- _Task data_:
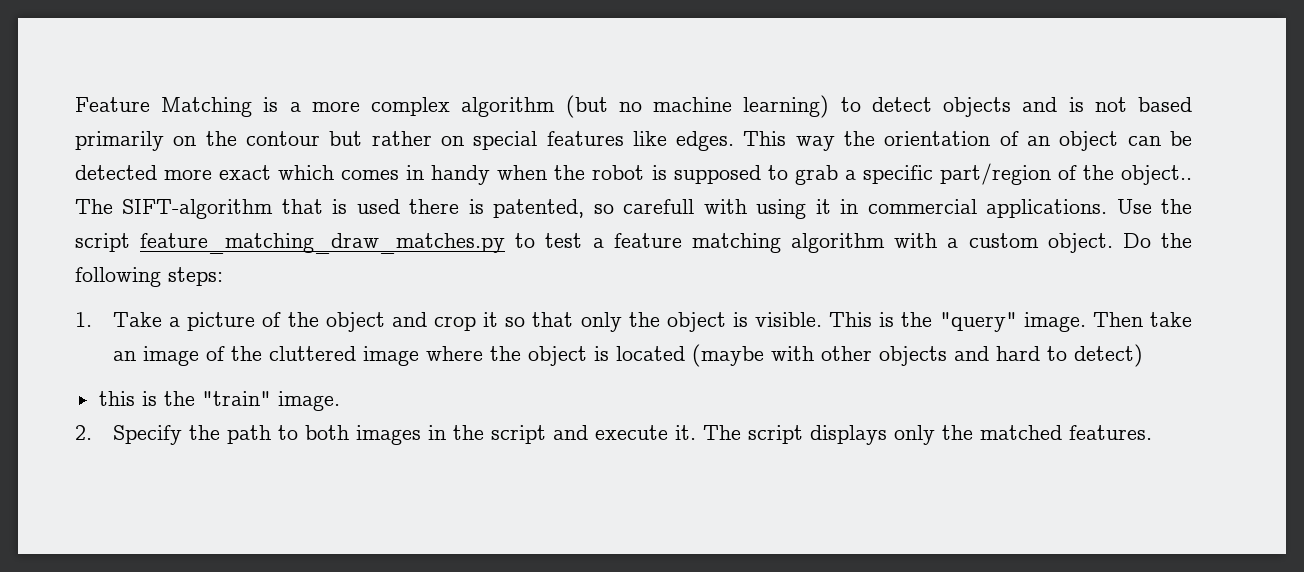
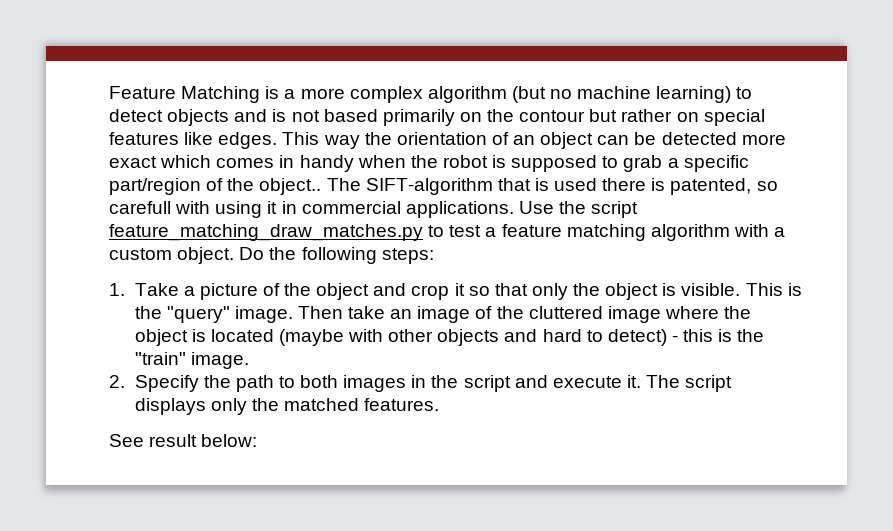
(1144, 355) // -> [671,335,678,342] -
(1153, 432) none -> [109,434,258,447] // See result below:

--

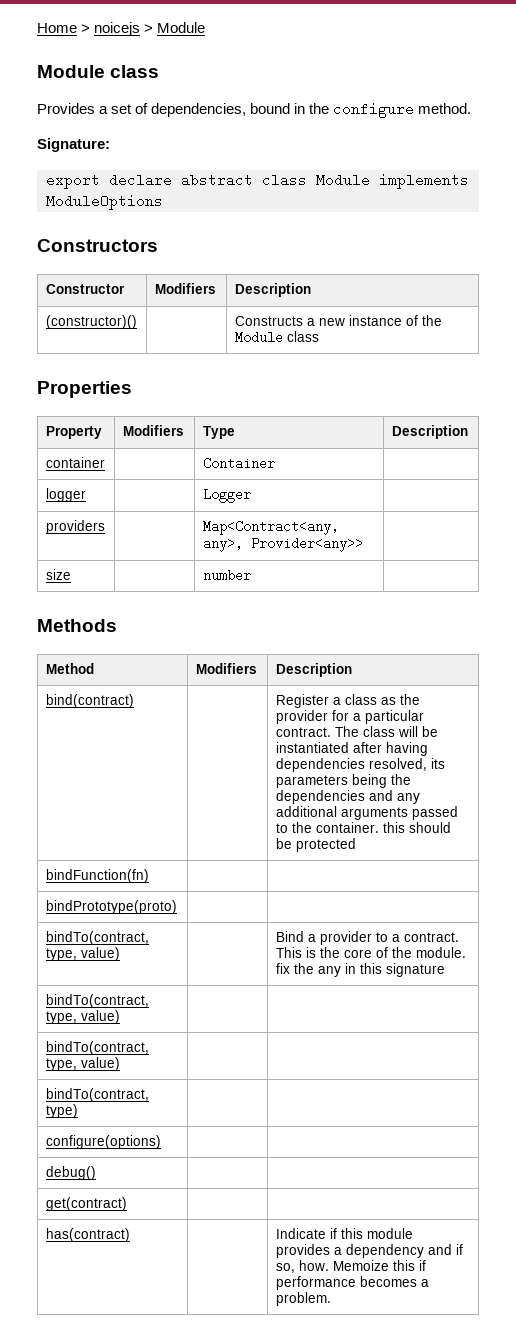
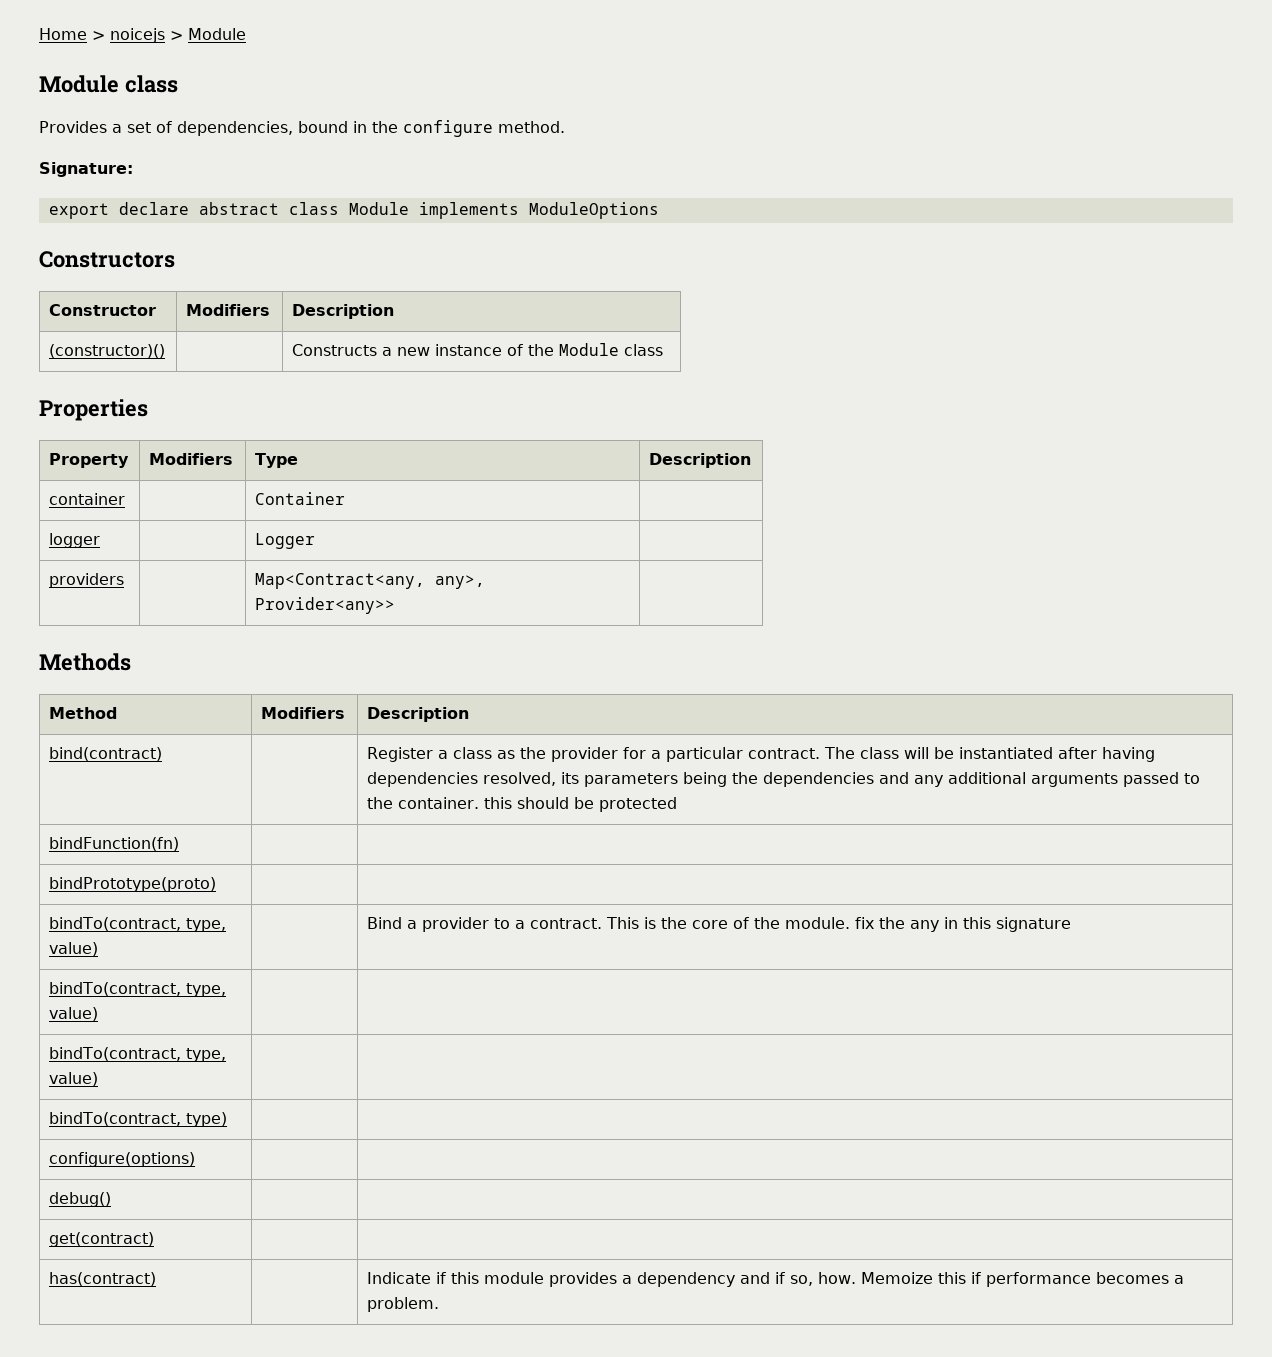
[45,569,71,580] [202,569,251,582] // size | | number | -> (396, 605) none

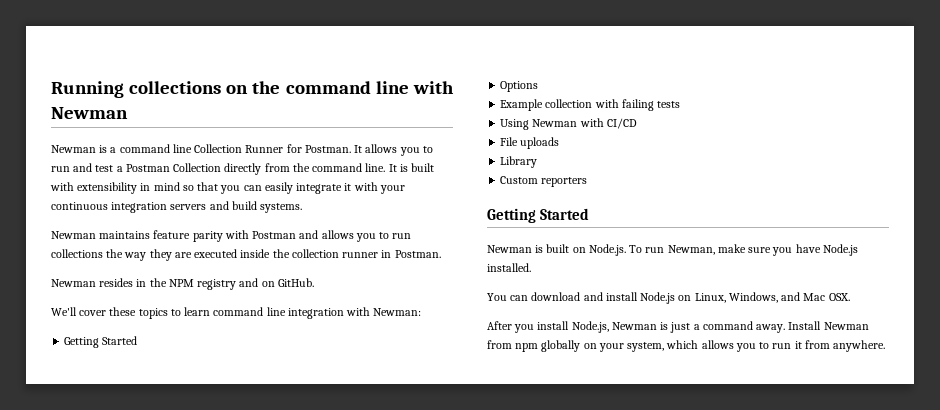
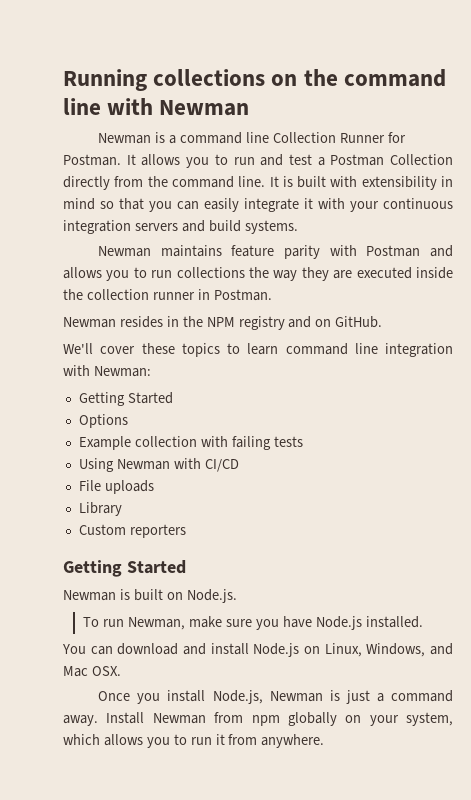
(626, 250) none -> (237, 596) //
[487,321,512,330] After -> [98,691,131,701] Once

--

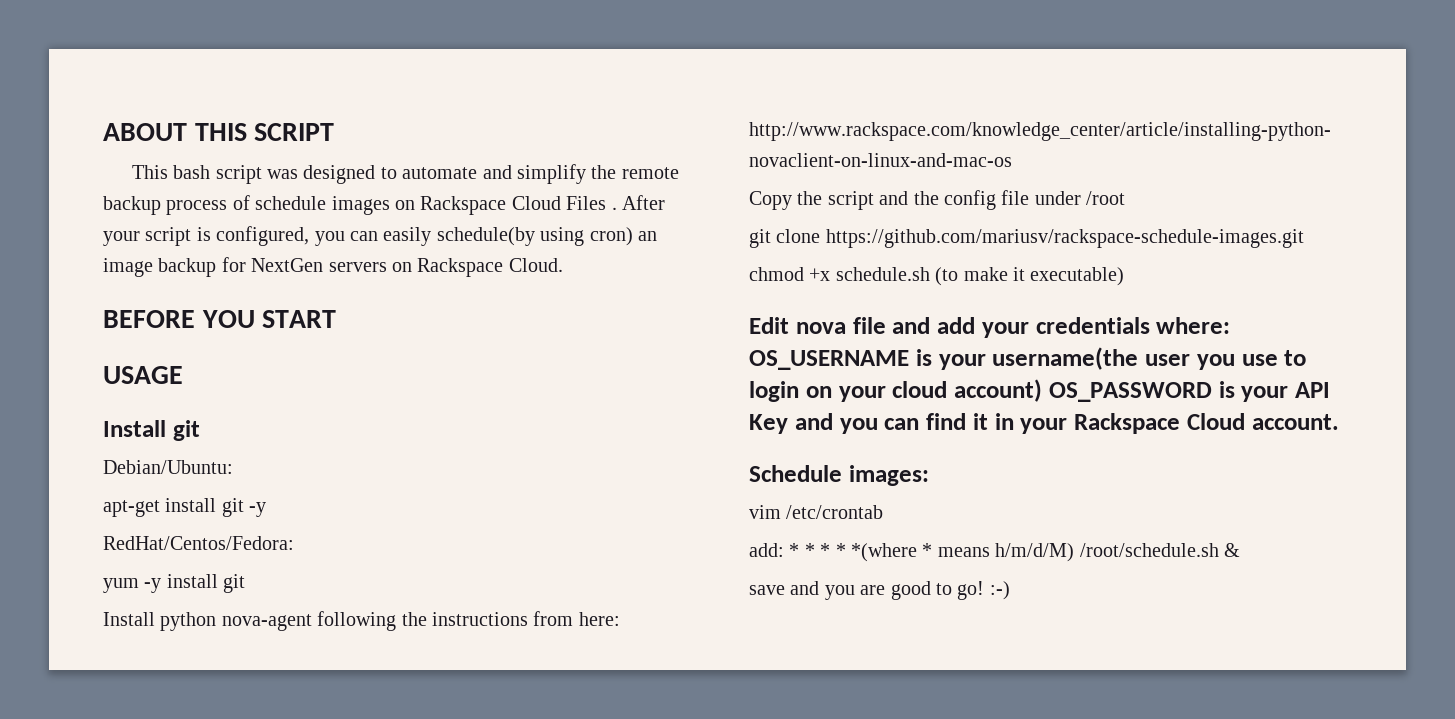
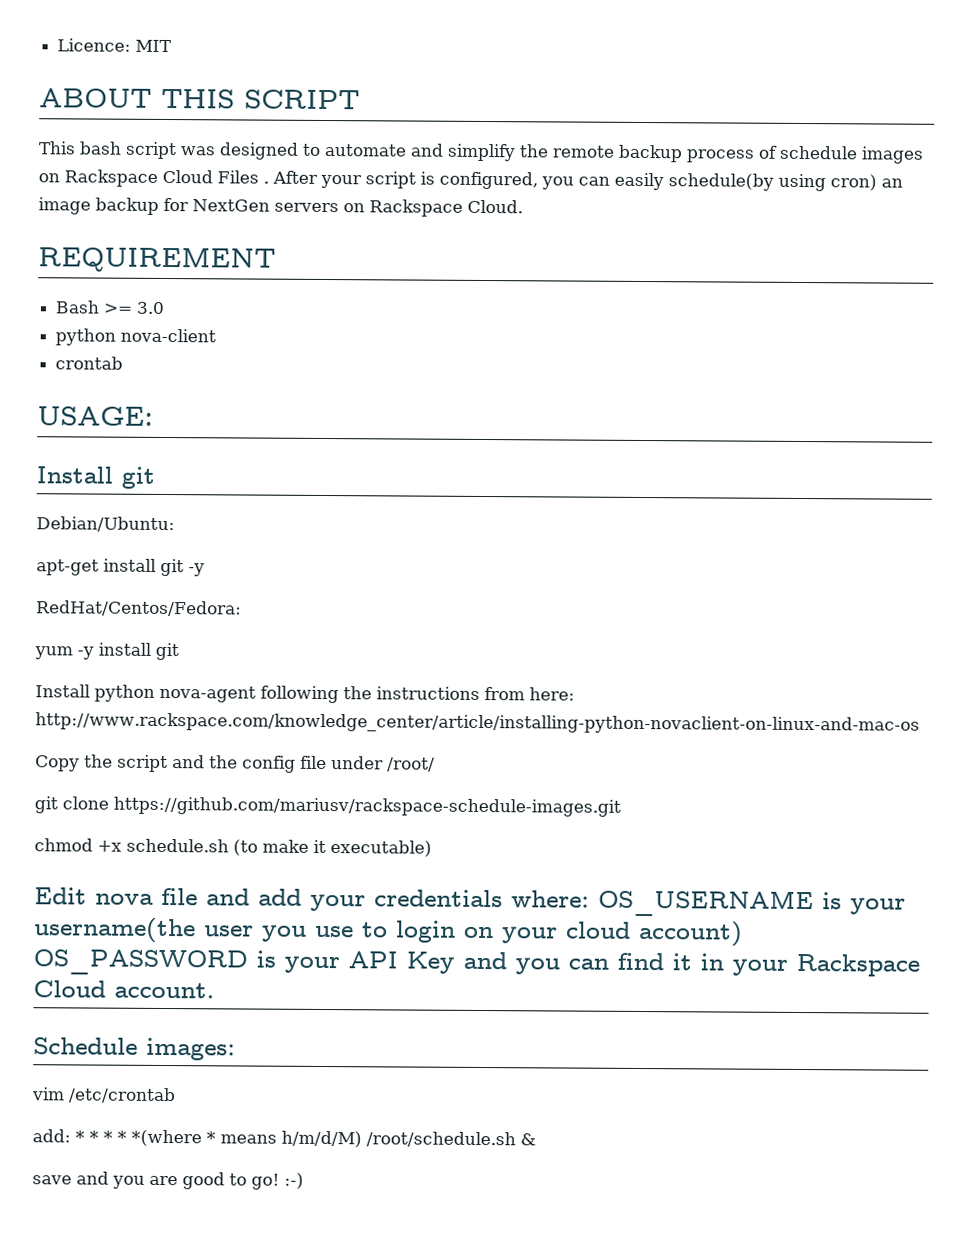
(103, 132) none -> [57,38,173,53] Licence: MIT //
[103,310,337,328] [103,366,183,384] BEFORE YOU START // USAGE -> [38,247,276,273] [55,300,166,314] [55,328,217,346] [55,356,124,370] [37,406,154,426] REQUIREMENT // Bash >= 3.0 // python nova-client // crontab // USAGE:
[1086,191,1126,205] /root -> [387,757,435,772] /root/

- _Problem to solve_:
Give again, word for word, every line of the listing above from the one with "(1144, 355) //" to the one with "(1153, 432) none", both inclusive, and nothing beyond them.

- _Answer space_:
(1144, 355) // -> [671,335,678,342] -
(1153, 432) none -> [109,434,258,447] // See result below:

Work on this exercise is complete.